Reaping the Rewards of Research
Chilton’s outside-the-box thinking and willingness to follow the evidence — even when she was proving her own beliefs wrong — didn’t just facilitate the understanding of this bacterial gene transfer mechanism that existed for millions of years; she repurposed the natural gene transfer ability of the bacterium into a technique now ubiquitous across biotechnology, now known as Agrobacterium-mediated transformation (AMT).

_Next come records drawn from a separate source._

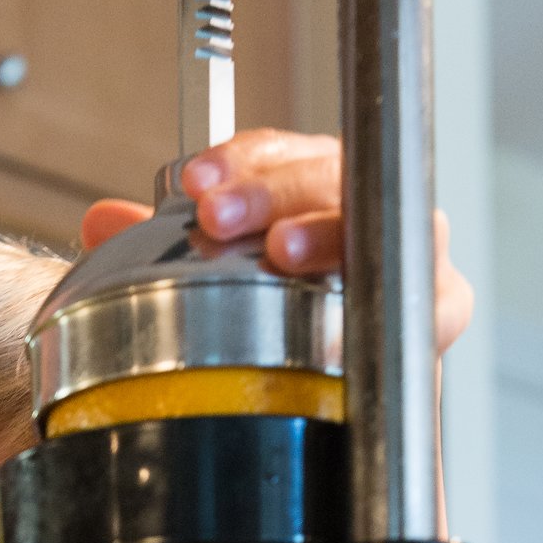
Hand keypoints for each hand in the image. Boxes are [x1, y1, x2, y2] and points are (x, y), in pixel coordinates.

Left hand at [81, 129, 473, 357]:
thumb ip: (160, 241)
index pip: (282, 153)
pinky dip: (385, 308)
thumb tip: (102, 220)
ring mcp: (411, 253)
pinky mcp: (440, 308)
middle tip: (220, 215)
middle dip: (272, 190)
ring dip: (328, 231)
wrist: (342, 389)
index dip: (241, 159)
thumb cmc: (279, 316)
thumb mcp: (213, 273)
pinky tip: (339, 326)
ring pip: (380, 222)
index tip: (197, 180)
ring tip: (283, 250)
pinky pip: (429, 301)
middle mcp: (369, 207)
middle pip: (333, 175)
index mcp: (316, 186)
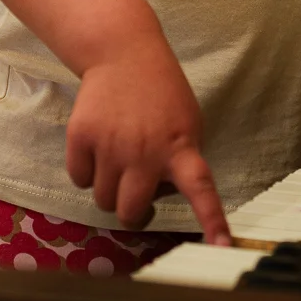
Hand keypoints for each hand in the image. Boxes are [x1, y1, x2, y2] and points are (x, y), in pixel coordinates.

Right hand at [65, 43, 231, 245]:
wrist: (123, 54)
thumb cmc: (161, 94)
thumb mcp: (187, 123)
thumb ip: (181, 161)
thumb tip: (162, 197)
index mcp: (181, 148)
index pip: (202, 190)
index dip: (212, 220)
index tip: (221, 245)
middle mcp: (145, 152)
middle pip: (130, 213)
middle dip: (133, 211)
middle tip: (137, 197)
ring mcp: (111, 145)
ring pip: (103, 200)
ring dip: (110, 190)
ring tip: (119, 162)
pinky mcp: (81, 137)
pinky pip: (79, 179)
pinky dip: (87, 172)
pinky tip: (98, 148)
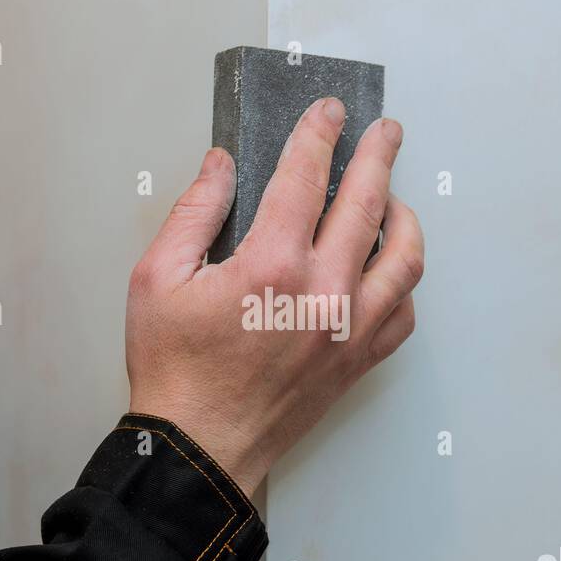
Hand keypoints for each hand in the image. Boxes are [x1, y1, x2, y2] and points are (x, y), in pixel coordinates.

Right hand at [125, 97, 423, 497]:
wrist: (199, 448)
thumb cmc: (174, 370)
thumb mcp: (156, 279)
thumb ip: (194, 212)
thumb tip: (220, 165)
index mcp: (272, 265)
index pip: (306, 177)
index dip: (319, 134)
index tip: (329, 113)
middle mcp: (323, 293)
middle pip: (368, 204)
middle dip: (379, 155)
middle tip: (385, 131)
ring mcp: (349, 330)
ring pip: (404, 259)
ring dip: (404, 217)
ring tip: (395, 197)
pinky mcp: (357, 361)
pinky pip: (403, 313)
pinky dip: (402, 282)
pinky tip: (387, 268)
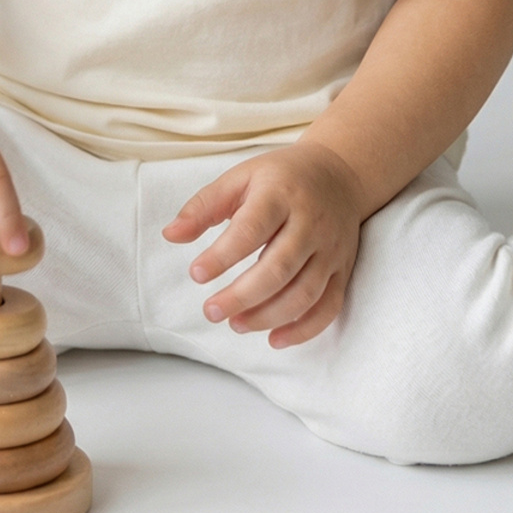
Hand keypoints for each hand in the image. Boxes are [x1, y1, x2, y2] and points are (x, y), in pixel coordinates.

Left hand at [162, 140, 363, 346]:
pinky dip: (304, 330)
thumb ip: (204, 206)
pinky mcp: (343, 269)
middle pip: (279, 268)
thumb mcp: (240, 177)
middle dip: (242, 296)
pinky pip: (329, 306)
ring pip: (304, 292)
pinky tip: (274, 339)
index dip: (222, 256)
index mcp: (280, 195)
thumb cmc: (281, 178)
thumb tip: (170, 235)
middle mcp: (310, 223)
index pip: (251, 230)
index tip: (196, 273)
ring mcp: (330, 249)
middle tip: (211, 310)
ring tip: (235, 324)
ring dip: (268, 316)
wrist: (340, 173)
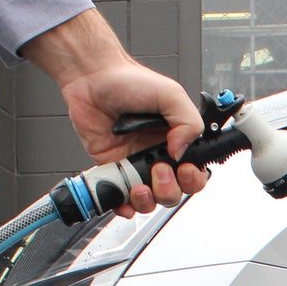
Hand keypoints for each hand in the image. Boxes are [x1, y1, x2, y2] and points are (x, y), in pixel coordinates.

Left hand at [21, 9, 210, 214]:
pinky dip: (124, 206)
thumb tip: (181, 151)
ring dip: (148, 200)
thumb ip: (188, 123)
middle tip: (158, 168)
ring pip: (150, 200)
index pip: (194, 172)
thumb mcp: (171, 95)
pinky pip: (121, 198)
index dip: (193, 178)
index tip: (184, 167)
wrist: (92, 79)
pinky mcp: (113, 170)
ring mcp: (135, 165)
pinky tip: (125, 200)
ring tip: (140, 185)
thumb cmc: (128, 81)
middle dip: (169, 188)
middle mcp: (158, 156)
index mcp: (177, 141)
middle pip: (175, 192)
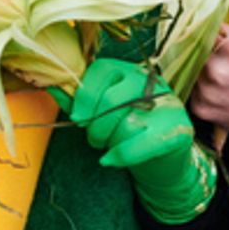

AMT’s environmental and economic impacts on agriculture have been massive. The incredibly powerful technique can introduce a DNA sequence that causes a plant to produce a protein that kills one type of pest when the pest tries to eat the plant, but does not harm any other non-targeted insects and animals. Genetically modified cotton with pest-resistant traits, called Bt cotton, has contributed to a significant decrease in insecticides applied (66% between 1994 and 2019), which has in turn decreased costs for farmers and lessened environmental impacts, including bioaccumulation, water contamination, and deaths of non-pest insects. Bt cotton and corn have also increased yields (by mitigating losses to pests) and profit margins for U.S. farmers compared to conventional seeds.
The AMT technique is so useful, in fact, that it is still used to deliver components of CRISPR/Cas9 — the new and very powerful gene editing tool — into plants, and researchers are now using Agrobacterium T-DNA sequences to study epigenetics, how environmental factors impact gene expression.
The magnitude of development in this field sparked by Chilton’s work is remarkable. By following her fascination with science, Chilton took the seed of a federally funded experiment on a soil bacterium and cultivated an entirely new field of biotechnology research, which continues to grow, with the promise of more economic benefits and scientific advances to come.